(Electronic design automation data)

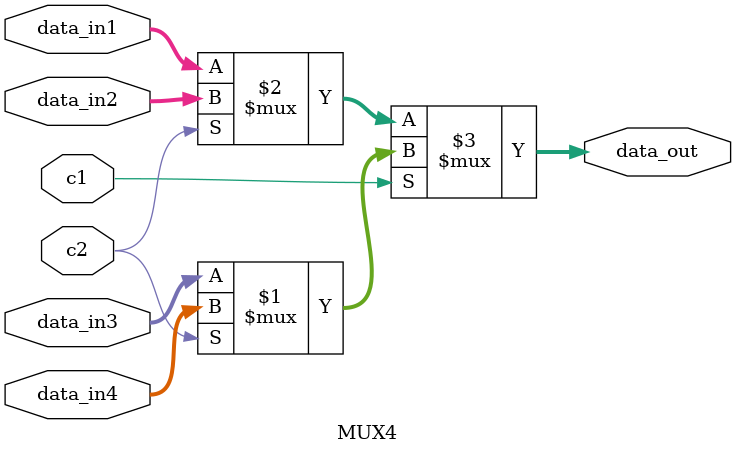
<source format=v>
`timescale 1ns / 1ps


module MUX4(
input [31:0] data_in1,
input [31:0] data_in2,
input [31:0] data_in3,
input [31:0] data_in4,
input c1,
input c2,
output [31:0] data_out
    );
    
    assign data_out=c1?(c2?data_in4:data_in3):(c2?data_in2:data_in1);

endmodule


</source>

* * *

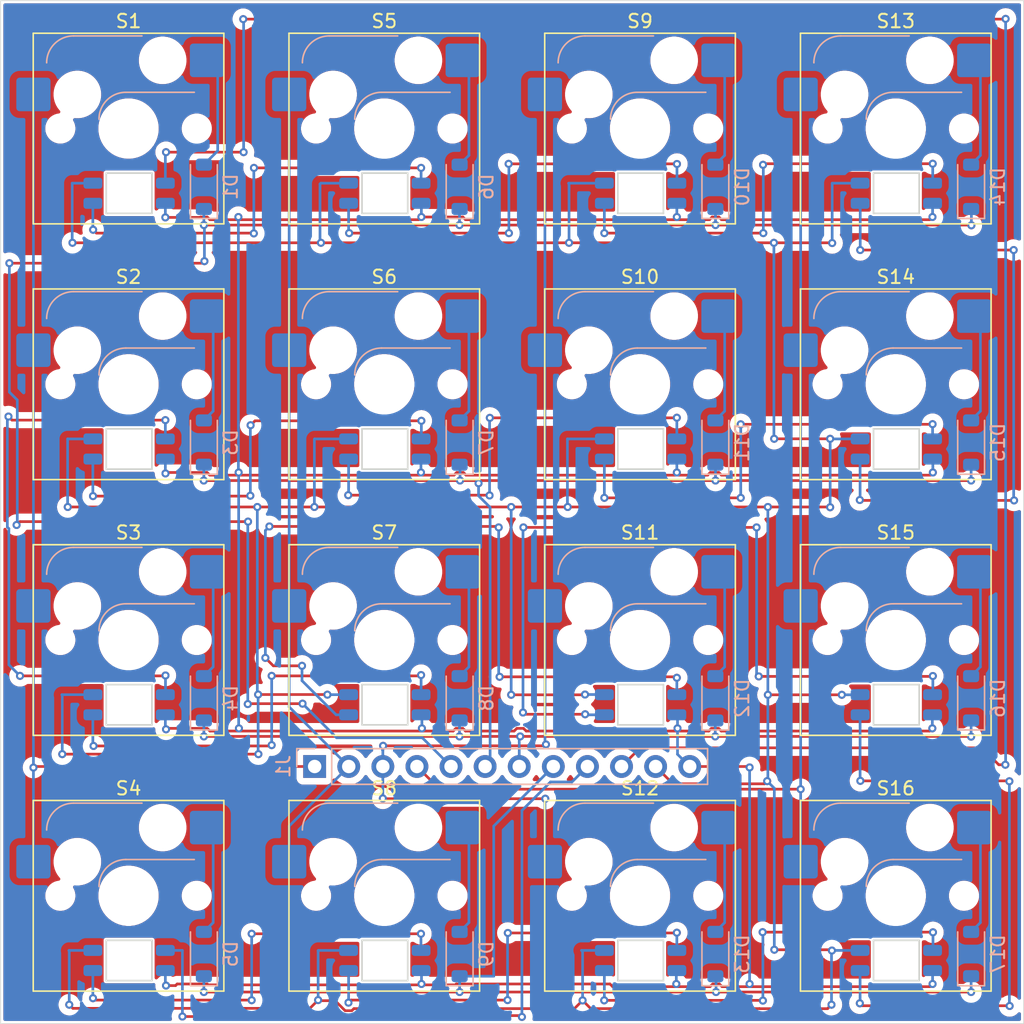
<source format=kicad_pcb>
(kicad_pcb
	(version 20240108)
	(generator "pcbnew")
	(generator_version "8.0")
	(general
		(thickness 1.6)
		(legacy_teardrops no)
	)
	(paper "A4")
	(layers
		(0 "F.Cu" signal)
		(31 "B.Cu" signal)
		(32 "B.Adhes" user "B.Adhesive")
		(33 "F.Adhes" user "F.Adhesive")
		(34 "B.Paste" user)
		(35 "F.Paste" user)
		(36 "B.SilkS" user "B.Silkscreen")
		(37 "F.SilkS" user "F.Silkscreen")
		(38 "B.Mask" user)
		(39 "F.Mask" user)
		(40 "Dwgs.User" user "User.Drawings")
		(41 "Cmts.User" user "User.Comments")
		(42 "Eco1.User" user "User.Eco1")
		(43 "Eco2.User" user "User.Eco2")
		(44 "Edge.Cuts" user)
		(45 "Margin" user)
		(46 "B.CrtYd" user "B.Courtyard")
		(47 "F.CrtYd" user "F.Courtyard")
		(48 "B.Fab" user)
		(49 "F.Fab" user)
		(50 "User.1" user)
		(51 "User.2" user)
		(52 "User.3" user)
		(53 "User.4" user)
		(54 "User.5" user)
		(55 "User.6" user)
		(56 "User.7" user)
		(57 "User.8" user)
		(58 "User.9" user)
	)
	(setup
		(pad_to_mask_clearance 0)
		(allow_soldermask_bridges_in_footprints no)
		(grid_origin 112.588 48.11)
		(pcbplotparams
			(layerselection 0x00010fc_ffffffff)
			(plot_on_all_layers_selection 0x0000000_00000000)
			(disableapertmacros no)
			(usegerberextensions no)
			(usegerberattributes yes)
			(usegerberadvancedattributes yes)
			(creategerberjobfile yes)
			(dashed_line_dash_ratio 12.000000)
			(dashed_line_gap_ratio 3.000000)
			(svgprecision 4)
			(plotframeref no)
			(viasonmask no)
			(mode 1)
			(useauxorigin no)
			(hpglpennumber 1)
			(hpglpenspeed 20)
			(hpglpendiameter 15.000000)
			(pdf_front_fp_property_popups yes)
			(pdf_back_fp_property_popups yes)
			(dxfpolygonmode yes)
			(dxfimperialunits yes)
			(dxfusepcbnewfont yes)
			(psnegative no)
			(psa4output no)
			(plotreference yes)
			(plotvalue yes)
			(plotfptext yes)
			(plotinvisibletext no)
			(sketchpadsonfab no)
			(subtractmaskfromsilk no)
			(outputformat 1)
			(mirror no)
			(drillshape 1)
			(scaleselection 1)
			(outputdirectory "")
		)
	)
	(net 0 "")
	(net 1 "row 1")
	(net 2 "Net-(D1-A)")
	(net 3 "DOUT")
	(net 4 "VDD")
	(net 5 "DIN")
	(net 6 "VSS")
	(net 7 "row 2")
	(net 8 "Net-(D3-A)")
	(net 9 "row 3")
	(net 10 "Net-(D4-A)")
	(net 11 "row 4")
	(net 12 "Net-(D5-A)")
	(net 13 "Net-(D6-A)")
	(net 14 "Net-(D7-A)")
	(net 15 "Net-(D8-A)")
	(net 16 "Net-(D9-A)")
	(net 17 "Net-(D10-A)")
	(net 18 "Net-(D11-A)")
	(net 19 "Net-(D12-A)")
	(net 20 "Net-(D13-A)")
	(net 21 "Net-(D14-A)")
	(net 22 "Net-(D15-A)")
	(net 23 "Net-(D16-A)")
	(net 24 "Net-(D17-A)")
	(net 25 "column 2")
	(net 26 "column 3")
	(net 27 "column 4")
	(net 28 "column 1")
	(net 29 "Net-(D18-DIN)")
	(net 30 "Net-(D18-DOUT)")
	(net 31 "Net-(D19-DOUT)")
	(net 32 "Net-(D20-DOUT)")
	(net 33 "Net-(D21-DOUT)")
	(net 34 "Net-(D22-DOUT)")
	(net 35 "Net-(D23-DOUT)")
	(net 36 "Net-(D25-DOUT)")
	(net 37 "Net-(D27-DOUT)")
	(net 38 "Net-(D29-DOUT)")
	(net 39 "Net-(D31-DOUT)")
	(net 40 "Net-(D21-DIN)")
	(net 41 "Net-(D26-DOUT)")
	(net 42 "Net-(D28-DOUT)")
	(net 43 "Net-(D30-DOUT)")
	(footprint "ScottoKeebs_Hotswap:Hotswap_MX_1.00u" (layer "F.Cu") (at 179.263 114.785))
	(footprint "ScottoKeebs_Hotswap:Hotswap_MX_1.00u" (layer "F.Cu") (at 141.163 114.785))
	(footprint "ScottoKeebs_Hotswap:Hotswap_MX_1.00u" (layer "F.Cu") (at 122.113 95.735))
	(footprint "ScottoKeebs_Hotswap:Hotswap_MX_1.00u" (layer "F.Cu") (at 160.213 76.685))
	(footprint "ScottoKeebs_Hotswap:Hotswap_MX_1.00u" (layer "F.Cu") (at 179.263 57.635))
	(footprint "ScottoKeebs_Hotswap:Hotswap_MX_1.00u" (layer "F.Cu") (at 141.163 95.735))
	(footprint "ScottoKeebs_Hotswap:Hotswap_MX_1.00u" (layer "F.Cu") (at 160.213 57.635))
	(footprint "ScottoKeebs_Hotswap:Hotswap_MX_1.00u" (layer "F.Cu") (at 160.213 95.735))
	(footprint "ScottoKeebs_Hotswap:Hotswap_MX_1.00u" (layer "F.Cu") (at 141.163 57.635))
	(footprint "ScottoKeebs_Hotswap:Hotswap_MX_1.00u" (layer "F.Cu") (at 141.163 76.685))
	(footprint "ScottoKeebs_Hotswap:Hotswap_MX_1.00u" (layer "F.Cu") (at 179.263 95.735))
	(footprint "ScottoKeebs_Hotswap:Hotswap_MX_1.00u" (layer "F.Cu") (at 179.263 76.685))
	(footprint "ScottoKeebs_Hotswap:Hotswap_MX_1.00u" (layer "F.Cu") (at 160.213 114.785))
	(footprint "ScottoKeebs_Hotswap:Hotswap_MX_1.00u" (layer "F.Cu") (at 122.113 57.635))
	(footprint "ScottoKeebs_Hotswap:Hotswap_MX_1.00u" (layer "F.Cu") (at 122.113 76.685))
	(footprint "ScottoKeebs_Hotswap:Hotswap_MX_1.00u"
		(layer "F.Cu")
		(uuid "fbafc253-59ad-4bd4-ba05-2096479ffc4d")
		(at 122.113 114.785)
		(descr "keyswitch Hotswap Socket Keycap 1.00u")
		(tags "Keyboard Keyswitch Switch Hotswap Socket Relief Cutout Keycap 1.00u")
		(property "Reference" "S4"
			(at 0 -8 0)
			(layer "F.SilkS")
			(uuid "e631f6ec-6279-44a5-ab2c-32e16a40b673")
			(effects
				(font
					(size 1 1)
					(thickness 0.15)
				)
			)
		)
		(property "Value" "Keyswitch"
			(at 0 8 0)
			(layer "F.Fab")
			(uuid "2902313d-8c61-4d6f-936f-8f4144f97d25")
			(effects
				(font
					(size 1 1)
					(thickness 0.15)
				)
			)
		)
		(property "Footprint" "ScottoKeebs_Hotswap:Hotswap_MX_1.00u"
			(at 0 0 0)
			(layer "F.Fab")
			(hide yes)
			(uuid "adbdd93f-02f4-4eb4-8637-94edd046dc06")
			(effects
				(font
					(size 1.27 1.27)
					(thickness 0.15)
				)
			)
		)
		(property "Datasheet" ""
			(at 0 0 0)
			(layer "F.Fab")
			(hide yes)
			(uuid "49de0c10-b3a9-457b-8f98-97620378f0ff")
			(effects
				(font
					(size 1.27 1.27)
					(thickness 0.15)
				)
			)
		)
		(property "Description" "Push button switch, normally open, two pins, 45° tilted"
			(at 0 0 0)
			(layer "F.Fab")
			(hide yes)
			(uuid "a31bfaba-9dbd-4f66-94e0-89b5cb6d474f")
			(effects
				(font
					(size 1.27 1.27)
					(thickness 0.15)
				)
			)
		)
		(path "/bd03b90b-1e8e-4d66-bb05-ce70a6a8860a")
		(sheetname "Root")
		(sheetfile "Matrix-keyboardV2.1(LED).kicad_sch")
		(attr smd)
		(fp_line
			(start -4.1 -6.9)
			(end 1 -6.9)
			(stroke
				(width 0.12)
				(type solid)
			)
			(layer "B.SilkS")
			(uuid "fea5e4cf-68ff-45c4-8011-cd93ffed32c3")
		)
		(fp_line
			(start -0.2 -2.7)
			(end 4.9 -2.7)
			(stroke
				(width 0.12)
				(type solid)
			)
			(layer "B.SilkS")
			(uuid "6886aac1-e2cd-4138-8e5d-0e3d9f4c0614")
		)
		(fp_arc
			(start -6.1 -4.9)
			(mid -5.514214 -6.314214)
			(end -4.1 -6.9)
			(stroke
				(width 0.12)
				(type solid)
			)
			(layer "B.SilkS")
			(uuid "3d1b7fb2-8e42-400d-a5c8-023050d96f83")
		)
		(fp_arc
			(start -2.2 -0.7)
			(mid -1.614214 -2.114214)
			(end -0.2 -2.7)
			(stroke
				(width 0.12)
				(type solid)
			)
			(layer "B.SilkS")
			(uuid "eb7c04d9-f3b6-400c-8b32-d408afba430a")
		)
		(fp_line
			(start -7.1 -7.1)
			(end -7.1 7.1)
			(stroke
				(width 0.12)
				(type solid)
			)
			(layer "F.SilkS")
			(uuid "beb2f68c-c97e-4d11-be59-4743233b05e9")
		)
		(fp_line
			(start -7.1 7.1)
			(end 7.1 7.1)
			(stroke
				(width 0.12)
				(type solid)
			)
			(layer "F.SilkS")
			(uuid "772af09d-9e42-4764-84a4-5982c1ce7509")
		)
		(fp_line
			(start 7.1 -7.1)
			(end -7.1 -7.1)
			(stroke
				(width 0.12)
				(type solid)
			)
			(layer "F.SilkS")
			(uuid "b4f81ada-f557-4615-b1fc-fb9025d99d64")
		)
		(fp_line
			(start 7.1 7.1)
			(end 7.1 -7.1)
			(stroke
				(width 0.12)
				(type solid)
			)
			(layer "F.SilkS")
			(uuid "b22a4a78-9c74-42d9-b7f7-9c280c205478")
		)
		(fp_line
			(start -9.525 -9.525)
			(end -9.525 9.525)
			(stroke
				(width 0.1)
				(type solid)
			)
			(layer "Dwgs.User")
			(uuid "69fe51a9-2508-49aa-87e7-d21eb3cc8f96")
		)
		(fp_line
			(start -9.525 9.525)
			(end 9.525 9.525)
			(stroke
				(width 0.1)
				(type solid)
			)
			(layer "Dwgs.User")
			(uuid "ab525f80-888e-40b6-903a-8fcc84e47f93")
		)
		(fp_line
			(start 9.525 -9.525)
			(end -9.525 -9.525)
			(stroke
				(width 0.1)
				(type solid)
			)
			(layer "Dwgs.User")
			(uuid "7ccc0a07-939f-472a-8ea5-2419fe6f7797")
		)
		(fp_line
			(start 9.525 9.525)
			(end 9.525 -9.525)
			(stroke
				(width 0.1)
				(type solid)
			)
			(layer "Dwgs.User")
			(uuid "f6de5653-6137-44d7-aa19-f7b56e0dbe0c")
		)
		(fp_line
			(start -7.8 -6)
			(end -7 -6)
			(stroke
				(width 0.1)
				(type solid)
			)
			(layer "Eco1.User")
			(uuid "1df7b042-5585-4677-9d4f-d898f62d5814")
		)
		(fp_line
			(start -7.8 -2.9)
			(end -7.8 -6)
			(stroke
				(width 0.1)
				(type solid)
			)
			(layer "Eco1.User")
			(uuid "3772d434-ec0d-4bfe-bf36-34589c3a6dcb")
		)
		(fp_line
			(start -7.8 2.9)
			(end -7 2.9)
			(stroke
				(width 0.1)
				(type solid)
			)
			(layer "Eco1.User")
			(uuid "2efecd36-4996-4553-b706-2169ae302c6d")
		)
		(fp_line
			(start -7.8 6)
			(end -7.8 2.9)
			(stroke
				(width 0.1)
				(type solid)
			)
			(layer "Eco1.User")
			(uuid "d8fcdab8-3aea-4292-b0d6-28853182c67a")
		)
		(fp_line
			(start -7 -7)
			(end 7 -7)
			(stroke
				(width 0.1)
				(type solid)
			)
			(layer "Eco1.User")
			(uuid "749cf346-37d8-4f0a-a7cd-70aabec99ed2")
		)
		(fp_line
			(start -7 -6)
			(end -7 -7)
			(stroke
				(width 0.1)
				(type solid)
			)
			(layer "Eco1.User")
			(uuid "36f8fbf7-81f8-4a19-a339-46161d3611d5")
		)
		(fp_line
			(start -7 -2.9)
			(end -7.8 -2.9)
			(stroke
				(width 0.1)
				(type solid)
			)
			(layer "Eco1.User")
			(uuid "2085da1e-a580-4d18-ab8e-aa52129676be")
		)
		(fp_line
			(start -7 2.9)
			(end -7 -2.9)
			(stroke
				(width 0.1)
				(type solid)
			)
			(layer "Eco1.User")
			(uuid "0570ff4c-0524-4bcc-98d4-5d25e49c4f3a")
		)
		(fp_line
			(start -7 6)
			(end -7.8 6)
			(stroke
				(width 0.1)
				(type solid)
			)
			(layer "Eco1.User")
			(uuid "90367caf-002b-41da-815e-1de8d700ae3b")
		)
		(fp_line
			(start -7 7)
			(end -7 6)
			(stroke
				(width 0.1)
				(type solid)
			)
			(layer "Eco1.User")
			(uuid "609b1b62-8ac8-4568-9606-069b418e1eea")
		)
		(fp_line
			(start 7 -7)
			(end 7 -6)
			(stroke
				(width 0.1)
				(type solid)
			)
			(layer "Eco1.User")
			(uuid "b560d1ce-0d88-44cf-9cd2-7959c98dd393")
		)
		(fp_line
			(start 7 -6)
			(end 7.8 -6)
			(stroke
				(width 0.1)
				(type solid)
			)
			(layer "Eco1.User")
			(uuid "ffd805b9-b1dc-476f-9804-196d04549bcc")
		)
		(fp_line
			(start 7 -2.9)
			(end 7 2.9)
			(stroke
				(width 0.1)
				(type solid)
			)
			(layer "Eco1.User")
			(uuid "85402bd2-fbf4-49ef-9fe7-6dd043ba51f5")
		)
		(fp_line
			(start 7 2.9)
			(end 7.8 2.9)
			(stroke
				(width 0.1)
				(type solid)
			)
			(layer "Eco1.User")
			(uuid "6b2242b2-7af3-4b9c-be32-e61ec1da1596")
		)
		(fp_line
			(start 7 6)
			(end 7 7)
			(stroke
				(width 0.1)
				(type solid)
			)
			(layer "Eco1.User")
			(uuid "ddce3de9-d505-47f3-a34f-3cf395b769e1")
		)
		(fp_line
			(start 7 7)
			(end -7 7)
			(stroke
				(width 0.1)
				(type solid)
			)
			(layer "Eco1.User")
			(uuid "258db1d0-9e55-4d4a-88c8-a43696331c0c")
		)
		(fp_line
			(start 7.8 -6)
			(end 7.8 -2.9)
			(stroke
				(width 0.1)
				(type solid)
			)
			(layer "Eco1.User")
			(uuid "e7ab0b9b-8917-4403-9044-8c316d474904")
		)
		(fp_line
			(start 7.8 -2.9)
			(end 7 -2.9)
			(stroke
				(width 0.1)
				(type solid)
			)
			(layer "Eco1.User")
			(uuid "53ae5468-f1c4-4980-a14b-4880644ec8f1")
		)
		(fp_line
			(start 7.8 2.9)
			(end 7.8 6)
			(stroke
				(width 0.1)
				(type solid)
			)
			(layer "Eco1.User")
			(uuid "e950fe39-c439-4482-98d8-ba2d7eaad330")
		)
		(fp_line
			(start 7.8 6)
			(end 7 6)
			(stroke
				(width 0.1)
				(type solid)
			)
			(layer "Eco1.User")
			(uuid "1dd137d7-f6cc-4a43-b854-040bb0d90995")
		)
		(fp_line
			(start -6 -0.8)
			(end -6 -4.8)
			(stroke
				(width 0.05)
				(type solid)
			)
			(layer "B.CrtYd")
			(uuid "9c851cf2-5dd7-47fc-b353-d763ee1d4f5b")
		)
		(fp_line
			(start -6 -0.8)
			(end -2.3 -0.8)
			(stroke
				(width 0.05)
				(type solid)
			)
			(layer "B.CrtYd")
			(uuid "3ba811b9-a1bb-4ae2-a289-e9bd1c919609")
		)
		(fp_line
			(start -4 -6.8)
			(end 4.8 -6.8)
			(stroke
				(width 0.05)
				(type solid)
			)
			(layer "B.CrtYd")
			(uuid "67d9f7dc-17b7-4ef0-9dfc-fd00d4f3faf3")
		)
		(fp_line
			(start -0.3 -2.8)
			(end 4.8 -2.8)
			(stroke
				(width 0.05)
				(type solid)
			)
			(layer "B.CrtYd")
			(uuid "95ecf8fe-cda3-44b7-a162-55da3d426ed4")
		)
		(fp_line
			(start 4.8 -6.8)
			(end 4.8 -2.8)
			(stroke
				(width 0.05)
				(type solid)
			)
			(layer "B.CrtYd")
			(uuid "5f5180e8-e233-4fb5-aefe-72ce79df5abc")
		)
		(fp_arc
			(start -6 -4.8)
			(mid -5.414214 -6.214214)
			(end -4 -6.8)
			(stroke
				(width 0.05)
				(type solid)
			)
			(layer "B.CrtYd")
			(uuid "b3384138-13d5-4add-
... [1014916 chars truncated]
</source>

* What is expected: From the records above, pick out and copy each line holding the word "Courtyard".

* Output for this exercise:
		(46 "B.CrtYd" user "B.Courtyard")
		(47 "F.CrtYd" user "F.Courtyard")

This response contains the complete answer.